Gestern ging UBS-Chef Sergio Ermotti (56) in die Offensive. Und rief seine Branche zur Kooperation auf. «Wir müssen Wege finden, um die Kosten nachhaltig zu reduzieren», sagte er zu BLICK. Seine Idee: Die Banken bündeln die Kräfte. Verwaltung und Abwicklung – das sogenannte Backoffice – werden zusammengelegt. Vorne durch bleiben die Banken Konkurrenten. Hinter den Kulissen arbeiten sie zusammen. Ein revolutionärer Vorschlag, mit dem Ermotti bei seinen Kollegen offene Türen einrennt. So schrieb Julius-Bär-CEO Boris Collardi (42) jüngst in einem Editorial: «Grosses Potenzial zur Effizienzsteigerung der Branche sehe ich in einer möglichen verstärkten Zusammenarbeit der Banken untereinander.» Nichtkonkurrierende Aktivitäten sollen ausgelagert und zusammengelegt werden. «Das kann die Qualitätsstandards in der Industrie steigern», ist Collardi überzeugt.

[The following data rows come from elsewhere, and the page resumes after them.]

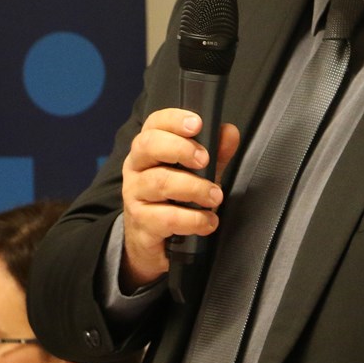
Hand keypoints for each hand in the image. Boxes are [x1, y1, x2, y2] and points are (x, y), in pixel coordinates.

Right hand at [120, 109, 239, 288]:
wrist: (153, 242)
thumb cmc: (175, 200)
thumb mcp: (198, 174)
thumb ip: (215, 153)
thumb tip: (228, 133)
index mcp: (149, 149)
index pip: (155, 124)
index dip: (174, 120)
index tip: (197, 124)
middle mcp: (137, 167)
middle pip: (149, 146)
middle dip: (180, 149)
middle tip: (205, 160)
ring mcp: (135, 195)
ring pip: (159, 183)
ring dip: (194, 188)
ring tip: (214, 197)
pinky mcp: (141, 223)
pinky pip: (166, 218)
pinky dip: (192, 220)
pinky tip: (208, 221)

Laut Experten ist es fünf vor zwölf. «In zehn Jahren werden wir zurückblicken und uns fragen: Warum hat man so lange zugewartet?», sagt Bankenprofessor Maurice Pedergnana (51) von der Hochschule Luzern. SonntagsBlick erreicht ihn in China. «Asiatische Banken holen auf. Die haben extreme Volumina und sind deshalb automatisch in einer besseren Ausgangslage.» Professor Pedergnana ist überzeugt: «Wenn die kleine Schweiz sich nicht zur Zusammenarbeit aufraffen kann, verliert sie den Anschluss.»
Thomas Sutter (55), der stellvertretende Geschäftsleiter der Schweizerischen Bankiervereinigung, freut sich, dass etwas in Gang kommt. «Wir haben in unseren Gremien auch schon darüber diskutiert.» Doch er gibt zu bedenken: «So eine Kooperation ist nicht trivial. Die Banken haben unterschiedliche IT-Systeme und Prozesse. Sie müssen bereit sein, diese anzupassen.»
Tatsächlich: Noch ist es schwer vorstellbar, dass Supertanker wie die UBS und die CS plötzlich aufeinander Rücksicht nehmen. Doch die neuen Marktbedingungen könnten sie dazu zwingen. Und: Schon heute kooperieren Schweizer Banken miteinander.
So wickelt zum Beispiel die PostFinance die Einzahlungsscheine für die UBS ab. Für Bankenprofessor Pedergnana ist jedenfalls klar: «Es geht um den Finanzplatz Schweiz im Interesse der Kundschaft. Da dürfen veraltete IT-Systeme nicht einer zukunftsträchtigen Lösung im Weg stehen.»